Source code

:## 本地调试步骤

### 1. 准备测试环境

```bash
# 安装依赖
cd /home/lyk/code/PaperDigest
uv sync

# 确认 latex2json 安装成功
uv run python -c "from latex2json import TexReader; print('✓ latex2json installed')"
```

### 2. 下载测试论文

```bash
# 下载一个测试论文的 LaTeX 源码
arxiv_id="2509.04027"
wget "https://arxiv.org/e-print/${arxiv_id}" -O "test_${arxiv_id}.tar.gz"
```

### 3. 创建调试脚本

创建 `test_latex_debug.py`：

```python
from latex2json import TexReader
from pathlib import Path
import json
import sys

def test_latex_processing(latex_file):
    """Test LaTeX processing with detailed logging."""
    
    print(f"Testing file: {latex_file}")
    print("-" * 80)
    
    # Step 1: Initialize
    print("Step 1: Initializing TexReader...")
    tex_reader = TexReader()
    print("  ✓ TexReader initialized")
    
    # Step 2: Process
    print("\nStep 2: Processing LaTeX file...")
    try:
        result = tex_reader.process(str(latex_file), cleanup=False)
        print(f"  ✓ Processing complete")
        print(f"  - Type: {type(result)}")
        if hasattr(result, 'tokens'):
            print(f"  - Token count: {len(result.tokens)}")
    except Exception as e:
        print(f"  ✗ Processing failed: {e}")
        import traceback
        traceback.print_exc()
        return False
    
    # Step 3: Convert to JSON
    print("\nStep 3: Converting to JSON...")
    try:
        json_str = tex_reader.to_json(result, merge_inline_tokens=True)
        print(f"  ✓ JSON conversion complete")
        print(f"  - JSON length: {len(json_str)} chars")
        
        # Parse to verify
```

┄┄┄┄┄┄

Your goal:
Without leaving out a single line, retype the material above exactly.

Exercise output:
Source code

:## 本地调试步骤

### 1. 准备测试环境

```bash
# 安装依赖
cd /home/lyk/code/PaperDigest
uv sync

# 确认 latex2json 安装成功
uv run python -c "from latex2json import TexReader; print('✓ latex2json installed')"
```

### 2. 下载测试论文

```bash
# 下载一个测试论文的 LaTeX 源码
arxiv_id="2509.04027"
wget "https://arxiv.org/e-print/${arxiv_id}" -O "test_${arxiv_id}.tar.gz"
```

### 3. 创建调试脚本

创建 `test_latex_debug.py`：

```python
from latex2json import TexReader
from pathlib import Path
import json
import sys

def test_latex_processing(latex_file):
    """Test LaTeX processing with detailed logging."""
    
    print(f"Testing file: {latex_file}")
    print("-" * 80)
    
    # Step 1: Initialize
    print("Step 1: Initializing TexReader...")
    tex_reader = TexReader()
    print("  ✓ TexReader initialized")
    
    # Step 2: Process
    print("\nStep 2: Processing LaTeX file...")
    try:
        result = tex_reader.process(str(latex_file), cleanup=False)
        print(f"  ✓ Processing complete")
        print(f"  - Type: {type(result)}")
        if hasattr(result, 'tokens'):
            print(f"  - Token count: {len(result.tokens)}")
    except Exception as e:
        print(f"  ✗ Processing failed: {e}")
        import traceback
        traceback.print_exc()
        return False
    
    # Step 3: Convert to JSON
    print("\nStep 3: Converting to JSON...")
    try:
        json_str = tex_reader.to_json(result, merge_inline_tokens=True)
        print(f"  ✓ JSON conversion complete")
        print(f"  - JSON length: {len(json_str)} chars")
        
        # Parse to verify
```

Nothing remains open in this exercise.